Abdelali, Amid, Hassan, Issami, Mustafà e tanti altri testimoniano di un contributo importante che può venire dai migranti, che va ben al di là delle pur considerevoli rimesse che ogni anno inviano alle loro famiglie e che pure potrebbero costituire un’opportunità da valorizzare se solo le nostre Casse Rurali ne cogliessero la potenzialità. Un contributo che viene dall’incrocio degli sguardi, quel che ti capita quando guardi la tua terra da angolazioni diverse, dandoti perciò una profondità diversa. Ed avvalendosi della fantasia che le relazioni portano con sé, insieme alle opportunità di scambio e di conoscenza che della cooperazione internazionale dovrebbe essere l’essenza, ben oltre la logica degli aiuti umanitari. A tutto questo dovrebbe corrispondere un cambio nella gestione politica ed amministrativa delle comunità locali, fino ad oggi segnata da un assetto piramidale dello stato che uccide l’innovazione e la creatività.
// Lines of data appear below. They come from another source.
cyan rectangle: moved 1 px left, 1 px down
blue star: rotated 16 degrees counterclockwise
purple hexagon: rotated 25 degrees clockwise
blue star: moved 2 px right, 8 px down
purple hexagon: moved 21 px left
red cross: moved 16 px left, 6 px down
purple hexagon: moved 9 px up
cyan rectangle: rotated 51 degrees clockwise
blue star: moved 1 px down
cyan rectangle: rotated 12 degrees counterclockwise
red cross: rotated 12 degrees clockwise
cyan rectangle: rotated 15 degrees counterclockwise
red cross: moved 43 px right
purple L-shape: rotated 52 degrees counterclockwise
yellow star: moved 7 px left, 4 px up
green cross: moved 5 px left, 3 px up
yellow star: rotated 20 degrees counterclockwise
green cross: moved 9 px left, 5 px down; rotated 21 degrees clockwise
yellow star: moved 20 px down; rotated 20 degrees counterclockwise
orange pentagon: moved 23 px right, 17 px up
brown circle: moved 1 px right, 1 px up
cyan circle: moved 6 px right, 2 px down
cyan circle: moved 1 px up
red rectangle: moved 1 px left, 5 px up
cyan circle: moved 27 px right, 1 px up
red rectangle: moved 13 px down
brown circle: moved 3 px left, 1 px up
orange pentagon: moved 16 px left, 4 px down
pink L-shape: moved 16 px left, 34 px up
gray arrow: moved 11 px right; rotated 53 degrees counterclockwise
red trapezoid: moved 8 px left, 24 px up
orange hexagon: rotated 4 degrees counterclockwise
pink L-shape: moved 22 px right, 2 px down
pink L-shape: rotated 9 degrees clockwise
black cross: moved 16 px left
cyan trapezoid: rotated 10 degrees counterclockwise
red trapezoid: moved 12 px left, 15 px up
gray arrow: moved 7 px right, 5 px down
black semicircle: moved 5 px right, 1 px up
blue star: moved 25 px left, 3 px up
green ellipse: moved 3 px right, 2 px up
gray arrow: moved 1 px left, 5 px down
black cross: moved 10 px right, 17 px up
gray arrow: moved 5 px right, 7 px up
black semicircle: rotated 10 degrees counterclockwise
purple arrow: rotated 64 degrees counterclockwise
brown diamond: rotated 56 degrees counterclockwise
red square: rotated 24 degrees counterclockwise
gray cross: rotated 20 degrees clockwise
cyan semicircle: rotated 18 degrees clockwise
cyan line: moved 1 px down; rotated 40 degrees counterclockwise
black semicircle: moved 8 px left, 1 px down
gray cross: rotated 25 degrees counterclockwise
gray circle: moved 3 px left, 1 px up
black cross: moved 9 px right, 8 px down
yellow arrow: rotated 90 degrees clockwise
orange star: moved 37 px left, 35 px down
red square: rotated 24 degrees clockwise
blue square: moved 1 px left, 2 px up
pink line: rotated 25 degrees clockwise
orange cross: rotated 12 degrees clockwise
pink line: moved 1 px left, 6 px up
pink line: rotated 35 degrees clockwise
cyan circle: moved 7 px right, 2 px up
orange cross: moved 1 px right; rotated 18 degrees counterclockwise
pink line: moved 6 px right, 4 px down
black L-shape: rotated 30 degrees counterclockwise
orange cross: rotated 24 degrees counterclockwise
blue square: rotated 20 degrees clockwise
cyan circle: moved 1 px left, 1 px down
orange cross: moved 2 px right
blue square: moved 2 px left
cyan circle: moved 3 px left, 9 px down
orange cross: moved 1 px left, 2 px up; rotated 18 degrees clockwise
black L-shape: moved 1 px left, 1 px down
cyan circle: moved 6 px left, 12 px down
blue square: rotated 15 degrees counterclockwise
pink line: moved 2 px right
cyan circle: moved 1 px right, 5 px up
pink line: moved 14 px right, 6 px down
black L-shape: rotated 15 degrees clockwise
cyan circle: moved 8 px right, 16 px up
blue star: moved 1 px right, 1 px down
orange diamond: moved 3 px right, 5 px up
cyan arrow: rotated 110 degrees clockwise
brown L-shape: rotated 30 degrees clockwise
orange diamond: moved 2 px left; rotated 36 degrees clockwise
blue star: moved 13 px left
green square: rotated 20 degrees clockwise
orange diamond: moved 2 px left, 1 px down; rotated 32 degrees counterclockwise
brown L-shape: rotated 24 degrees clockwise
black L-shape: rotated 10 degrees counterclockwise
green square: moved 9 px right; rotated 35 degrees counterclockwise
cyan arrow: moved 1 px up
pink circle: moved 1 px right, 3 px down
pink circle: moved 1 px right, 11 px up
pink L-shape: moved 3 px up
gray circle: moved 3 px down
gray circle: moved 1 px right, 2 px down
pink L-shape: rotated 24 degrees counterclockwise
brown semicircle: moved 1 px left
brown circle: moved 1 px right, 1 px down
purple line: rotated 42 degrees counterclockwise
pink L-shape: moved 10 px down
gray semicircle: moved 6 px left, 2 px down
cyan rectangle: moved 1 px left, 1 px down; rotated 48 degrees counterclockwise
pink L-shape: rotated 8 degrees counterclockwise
Avverto nelle loro parole l’entusiasmo di sentirsi forse per la prima volta protagonisti nella loro terra. Che tutto questo possa partire da una piccola realtà agricola come Kelăat Es-Sraghna può sembrare impossibile, ma la rivolta della "dignità" partita da un piccolo villaggio della Tunisia ha saputo arrivare fino a Wall Street.